Part 2 emerges from the previous section’s consideration of eschatological hope by shifting the focus of the book to the subject of time and its relation to the news. Bilbro’s contention is straightforward: “If we want to learn how to read the news Christianly, we’ll have to learn to tell time Christianly” (p. 67). He offers us two ways of telling time that help us navigate the tension of being “in the world but not of it”: Kairos and Chronos. “Kairos refers to propitious time, time that is right for a certain act … rhythmic, cyclical, seasonal” (p. 67). Chronos names the other form time takes: a “quantifiable duration … linear and sequential” (p. 67). All too often, we collapse the two modes of time, leading “to an over-emphasis on current events” (p. 69). Bilbro cites Erich Auerbach when he argues that this collapsing of Kairos time into Chronos time teaches the reader of the news to “‘account to himself for his real life and his place in human society’ according to the chronos-bound, historical narrative of the daily news” (p. 81). Instead, Christians need to remember that “time is systolated around and in the person of Christ, and the meaning of our daily lives and affairs becomes determined by their relation to this person” (p. 96). We do this as individuals and as communities by developing habits and liturgies that structure our days and weeks around Christ. Doing so “orients us to his story and equips us to fit the news of our day into the redemptive pattern of his life and work” not vice-versa (p. 112).

Part 3, on the theme of “belonging,” is a reflection on the communal aspects of reading the news. Reading the news is a communal event insofar as reading the news situates us to understand ourselves as a part of a community—the community to which the events of the news unfold. But contemporary news can be a false substitute for real community: “perhaps” suggests Bilbro, “it is because we are lonely and detached from our places that we put such outsized importance on the news of the day” (p. 129). We look for the news to offer us a people and a place –things we’ve lost in the “atomized swarm” of secular modernity (pp. 126–32). What we need as we read the news are “liturgies of belonging” that anchor us to our neighbors and to our local churches within which we can attend to the news together. Doing so does “not seek to flatten the public sphere but to foster rich, vibrant, lively communities of discourse” (p. 156).

Saved data entries:
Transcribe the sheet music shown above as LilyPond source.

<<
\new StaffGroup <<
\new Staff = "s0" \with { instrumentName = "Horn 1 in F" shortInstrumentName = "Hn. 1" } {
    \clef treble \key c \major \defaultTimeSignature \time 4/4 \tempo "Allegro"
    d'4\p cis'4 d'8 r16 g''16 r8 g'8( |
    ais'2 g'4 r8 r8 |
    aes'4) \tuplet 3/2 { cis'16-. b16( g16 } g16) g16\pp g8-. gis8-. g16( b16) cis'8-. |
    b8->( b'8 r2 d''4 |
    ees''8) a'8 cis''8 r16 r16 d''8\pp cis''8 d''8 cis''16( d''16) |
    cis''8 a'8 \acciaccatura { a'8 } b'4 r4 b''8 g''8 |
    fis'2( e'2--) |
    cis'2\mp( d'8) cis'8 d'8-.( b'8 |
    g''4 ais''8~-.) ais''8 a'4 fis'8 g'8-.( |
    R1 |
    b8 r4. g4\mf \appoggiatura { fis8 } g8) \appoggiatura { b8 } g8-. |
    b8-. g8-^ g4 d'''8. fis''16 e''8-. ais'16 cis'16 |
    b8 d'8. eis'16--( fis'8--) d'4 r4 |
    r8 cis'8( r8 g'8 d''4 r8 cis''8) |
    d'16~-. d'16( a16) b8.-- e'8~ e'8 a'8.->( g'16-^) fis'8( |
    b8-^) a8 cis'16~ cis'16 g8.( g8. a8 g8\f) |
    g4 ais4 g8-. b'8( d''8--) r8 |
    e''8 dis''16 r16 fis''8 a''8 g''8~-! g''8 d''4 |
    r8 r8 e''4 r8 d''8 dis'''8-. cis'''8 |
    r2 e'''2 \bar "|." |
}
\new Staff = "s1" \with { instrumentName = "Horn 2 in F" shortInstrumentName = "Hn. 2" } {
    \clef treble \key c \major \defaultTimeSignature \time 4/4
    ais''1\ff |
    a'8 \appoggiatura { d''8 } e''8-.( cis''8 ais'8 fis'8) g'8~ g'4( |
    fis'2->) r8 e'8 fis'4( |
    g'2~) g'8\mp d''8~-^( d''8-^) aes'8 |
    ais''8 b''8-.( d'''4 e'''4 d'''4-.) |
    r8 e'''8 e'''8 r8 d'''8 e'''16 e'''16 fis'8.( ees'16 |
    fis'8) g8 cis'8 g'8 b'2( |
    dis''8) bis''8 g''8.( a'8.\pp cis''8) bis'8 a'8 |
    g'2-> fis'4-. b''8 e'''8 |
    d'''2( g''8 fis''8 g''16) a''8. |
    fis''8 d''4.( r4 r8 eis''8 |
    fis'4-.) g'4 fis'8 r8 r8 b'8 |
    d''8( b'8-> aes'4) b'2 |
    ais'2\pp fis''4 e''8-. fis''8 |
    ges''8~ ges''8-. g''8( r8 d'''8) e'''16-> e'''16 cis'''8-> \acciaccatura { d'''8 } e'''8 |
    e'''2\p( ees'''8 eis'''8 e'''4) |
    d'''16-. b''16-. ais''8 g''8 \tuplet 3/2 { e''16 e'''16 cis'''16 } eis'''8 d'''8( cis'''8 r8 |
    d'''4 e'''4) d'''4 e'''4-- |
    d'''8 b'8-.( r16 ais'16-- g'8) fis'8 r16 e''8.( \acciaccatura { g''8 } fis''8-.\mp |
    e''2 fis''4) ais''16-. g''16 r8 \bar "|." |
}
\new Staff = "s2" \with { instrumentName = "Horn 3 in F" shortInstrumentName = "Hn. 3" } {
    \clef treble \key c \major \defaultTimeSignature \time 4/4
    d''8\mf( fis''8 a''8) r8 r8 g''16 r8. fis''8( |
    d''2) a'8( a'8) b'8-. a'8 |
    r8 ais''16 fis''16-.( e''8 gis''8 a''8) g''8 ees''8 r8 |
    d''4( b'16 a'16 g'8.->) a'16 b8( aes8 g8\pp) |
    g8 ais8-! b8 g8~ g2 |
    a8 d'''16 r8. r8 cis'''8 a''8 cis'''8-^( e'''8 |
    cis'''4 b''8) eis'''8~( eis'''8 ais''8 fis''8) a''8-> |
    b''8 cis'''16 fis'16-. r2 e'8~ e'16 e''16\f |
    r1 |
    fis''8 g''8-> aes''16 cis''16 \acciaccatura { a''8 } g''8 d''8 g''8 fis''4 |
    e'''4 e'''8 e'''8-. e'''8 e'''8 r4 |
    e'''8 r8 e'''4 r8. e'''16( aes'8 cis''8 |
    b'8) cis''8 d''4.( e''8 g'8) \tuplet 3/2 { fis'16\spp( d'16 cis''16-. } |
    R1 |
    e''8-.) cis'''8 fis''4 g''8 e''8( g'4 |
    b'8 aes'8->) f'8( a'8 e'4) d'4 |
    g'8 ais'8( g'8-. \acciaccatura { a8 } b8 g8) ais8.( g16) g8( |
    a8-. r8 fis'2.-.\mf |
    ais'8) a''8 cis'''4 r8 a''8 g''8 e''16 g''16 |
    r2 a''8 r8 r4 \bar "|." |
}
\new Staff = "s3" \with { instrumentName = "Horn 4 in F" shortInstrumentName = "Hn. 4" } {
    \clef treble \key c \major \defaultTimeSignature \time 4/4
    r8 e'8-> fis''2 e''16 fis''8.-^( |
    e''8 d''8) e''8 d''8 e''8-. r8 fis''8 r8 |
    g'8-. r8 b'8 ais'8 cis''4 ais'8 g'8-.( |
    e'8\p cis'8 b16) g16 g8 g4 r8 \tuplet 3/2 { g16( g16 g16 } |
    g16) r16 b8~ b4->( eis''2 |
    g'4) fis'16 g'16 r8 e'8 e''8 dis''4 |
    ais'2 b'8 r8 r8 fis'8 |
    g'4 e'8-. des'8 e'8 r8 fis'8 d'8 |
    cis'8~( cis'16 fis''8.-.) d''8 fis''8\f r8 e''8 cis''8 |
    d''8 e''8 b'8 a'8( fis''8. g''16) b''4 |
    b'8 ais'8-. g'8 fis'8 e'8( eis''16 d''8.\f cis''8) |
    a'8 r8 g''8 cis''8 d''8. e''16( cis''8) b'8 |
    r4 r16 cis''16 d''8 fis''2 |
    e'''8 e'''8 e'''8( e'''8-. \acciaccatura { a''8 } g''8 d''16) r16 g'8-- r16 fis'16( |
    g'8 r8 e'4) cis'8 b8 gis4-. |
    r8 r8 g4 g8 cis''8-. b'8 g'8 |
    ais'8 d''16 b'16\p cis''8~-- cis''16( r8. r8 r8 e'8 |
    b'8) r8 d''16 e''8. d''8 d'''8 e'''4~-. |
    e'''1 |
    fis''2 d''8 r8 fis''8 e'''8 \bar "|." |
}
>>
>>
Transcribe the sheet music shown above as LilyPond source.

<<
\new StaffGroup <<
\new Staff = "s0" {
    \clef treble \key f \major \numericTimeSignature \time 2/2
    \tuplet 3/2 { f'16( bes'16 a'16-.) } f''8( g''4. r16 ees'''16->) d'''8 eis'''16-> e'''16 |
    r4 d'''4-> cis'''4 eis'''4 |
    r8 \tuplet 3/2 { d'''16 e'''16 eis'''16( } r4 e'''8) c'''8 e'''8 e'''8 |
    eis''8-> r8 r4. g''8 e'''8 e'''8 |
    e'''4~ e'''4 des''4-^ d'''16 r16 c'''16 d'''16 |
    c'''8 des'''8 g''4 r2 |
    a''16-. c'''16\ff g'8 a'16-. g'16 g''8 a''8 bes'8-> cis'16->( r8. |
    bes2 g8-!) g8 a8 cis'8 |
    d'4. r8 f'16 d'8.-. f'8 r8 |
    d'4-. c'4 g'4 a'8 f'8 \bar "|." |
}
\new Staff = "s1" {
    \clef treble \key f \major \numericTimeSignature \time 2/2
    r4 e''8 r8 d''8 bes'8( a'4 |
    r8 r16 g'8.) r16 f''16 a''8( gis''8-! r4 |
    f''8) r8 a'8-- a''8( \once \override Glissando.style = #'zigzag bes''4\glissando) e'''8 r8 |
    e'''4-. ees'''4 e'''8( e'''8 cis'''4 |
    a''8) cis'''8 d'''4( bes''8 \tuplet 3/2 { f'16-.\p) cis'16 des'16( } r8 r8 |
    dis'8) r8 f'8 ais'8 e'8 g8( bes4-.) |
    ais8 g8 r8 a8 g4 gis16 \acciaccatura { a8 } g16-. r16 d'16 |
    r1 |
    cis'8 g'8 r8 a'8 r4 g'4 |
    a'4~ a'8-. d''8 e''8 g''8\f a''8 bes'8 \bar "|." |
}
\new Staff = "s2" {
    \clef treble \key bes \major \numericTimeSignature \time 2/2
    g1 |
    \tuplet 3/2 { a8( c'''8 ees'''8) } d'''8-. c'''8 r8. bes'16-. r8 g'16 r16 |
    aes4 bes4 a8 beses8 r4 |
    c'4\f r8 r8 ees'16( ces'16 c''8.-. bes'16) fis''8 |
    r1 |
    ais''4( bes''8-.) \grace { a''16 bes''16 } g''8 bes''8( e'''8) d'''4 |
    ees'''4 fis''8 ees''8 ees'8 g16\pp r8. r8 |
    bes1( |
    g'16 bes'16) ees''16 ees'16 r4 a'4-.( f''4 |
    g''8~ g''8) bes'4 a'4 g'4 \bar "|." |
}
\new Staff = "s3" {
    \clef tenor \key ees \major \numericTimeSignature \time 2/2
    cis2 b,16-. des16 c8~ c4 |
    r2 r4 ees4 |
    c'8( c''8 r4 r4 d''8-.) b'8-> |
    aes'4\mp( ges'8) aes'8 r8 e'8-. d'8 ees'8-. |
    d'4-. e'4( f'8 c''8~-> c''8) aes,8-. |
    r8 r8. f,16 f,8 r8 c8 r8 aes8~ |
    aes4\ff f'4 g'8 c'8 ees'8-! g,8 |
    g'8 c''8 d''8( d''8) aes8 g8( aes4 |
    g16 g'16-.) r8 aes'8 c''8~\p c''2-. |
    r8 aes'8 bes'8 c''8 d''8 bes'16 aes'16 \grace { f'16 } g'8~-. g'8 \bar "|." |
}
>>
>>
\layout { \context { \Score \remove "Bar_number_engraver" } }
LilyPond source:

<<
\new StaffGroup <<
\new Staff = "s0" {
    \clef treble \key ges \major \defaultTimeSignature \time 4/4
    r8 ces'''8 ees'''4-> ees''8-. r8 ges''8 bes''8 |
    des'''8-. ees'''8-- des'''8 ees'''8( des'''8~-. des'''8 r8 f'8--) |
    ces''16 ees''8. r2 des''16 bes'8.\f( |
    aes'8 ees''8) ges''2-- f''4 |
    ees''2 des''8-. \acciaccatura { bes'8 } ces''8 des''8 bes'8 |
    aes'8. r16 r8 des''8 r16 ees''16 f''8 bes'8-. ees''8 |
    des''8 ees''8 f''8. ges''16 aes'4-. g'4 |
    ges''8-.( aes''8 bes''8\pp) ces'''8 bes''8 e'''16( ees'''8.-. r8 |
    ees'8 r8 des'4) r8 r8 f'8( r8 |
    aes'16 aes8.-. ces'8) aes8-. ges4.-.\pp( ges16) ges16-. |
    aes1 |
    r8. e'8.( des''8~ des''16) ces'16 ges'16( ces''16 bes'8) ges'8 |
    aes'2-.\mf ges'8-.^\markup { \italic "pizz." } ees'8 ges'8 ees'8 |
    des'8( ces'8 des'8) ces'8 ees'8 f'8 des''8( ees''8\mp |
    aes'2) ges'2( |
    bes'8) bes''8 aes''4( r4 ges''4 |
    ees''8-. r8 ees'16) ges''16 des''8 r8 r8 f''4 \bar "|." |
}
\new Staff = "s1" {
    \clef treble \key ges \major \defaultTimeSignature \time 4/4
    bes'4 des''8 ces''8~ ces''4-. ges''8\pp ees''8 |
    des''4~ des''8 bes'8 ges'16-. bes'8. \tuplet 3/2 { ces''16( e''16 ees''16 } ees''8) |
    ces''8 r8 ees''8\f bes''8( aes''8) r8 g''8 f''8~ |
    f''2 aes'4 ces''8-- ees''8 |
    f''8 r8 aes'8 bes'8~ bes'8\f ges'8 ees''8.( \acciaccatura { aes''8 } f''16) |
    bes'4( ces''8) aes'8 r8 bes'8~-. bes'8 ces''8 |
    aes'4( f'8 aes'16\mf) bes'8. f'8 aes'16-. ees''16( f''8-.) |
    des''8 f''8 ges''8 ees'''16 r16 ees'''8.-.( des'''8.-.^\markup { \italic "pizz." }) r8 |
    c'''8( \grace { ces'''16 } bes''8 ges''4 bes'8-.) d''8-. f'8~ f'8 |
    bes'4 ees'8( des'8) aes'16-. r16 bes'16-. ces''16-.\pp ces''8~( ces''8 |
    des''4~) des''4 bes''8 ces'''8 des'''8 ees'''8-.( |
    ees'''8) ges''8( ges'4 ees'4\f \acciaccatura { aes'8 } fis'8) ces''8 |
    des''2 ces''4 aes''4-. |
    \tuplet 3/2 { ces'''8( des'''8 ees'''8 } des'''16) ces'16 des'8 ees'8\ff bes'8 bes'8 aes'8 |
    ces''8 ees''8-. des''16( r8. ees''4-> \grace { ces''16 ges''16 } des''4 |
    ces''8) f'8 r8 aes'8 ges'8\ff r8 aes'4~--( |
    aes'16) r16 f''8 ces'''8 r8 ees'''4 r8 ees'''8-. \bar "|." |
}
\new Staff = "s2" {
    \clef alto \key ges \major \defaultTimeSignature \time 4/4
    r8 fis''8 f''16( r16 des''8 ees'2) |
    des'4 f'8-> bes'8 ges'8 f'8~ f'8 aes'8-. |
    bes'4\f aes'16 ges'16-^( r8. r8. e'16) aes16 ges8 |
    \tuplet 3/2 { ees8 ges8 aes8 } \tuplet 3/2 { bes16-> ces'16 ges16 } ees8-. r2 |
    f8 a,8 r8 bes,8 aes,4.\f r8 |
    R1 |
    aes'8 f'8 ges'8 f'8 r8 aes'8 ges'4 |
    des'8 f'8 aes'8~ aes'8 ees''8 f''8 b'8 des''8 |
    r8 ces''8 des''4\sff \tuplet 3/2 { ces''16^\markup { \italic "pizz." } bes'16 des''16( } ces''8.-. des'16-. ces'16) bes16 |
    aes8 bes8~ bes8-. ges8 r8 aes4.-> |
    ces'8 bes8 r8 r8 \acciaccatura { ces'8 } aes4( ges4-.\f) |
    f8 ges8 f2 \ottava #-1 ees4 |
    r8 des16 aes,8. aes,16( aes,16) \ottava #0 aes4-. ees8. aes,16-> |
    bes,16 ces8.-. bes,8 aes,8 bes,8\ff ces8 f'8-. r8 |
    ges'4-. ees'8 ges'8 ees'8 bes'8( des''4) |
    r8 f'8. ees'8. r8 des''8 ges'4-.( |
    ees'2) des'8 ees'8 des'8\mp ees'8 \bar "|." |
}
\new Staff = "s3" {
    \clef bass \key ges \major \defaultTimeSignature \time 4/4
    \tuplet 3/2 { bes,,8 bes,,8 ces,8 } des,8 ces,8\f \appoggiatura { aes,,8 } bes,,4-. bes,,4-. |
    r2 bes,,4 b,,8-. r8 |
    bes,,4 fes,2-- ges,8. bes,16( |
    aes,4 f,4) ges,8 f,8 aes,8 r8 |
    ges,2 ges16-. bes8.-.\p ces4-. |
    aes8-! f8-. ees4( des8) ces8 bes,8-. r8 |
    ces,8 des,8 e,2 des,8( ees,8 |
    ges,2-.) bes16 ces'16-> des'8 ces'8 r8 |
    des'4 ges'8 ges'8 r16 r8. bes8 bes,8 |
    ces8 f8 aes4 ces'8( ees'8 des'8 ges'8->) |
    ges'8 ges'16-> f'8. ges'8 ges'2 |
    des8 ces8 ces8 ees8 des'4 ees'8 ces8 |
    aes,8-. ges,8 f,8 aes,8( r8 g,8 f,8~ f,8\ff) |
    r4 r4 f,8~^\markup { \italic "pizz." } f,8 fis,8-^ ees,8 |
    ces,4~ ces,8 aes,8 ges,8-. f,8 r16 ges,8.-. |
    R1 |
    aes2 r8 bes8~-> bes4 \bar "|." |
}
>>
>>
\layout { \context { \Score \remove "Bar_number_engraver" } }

[Tasks to perform]
A. Reproduce the review excerpt on reading the news in full, word for word.
B. From the records, pick out every line containing the string "appoggiatura". Matching is case-sensitive.

[Results of the exercise]
A.
Part 2 emerges from the previous section’s consideration of eschatological hope by shifting the focus of the book to the subject of time and its relation to the news. Bilbro’s contention is straightforward: “If we want to learn how to read the news Christianly, we’ll have to learn to tell time Christianly” (p. 67). He offers us two ways of telling time that help us navigate the tension of being “in the world but not of it”: Kairos and Chronos. “Kairos refers to propitious time, time that is right for a certain act … rhythmic, cyclical, seasonal” (p. 67). Chronos names the other form time takes: a “quantifiable duration … linear and sequential” (p. 67). All too often, we collapse the two modes of time, leading “to an over-emphasis on current events” (p. 69). Bilbro cites Erich Auerbach when he argues that this collapsing of Kairos time into Chronos time teaches the reader of the news to “‘account to himself for his real life and his place in human society’ according to the chronos-bound, historical narrative of the daily news” (p. 81). Instead, Christians need to remember that “time is systolated around and in the person of Christ, and the meaning of our daily lives and affairs becomes determined by their relation to this person” (p. 96). We do this as individuals and as communities by developing habits and liturgies that structure our days and weeks around Christ. Doing so “orients us to his story and equips us to fit the news of our day into the redemptive pattern of his life and work” not vice-versa (p. 112).

Part 3, on the theme of “belonging,” is a reflection on the communal aspects of reading the news. Reading the news is a communal event insofar as reading the news situates us to understand ourselves as a part of a community—the community to which the events of the news unfold. But contemporary news can be a false substitute for real community: “perhaps” suggests Bilbro, “it is because we are lonely and detached from our places that we put such outsized importance on the news of the day” (p. 129). We look for the news to offer us a people and a place –things we’ve lost in the “atomized swarm” of secular modernity (pp. 126–32). What we need as we read the news are “liturgies of belonging” that anchor us to our neighbors and to our local churches within which we can attend to the news together. Doing so does “not seek to flatten the public sphere but to foster rich, vibrant, lively communities of discourse” (p. 156).

B.
    b8 r4. g4\mf \appoggiatura { fis8 } g8) \appoggiatura { b8 } g8-. |
    a'8 \appoggiatura { d''8 } e''8-.( cis''8 ais'8 fis'8) g'8~ g'4( |
    \tuplet 3/2 { bes,,8 bes,,8 ces,8 } des,8 ces,8\f \appoggiatura { aes,,8 } bes,,4-. bes,,4-. |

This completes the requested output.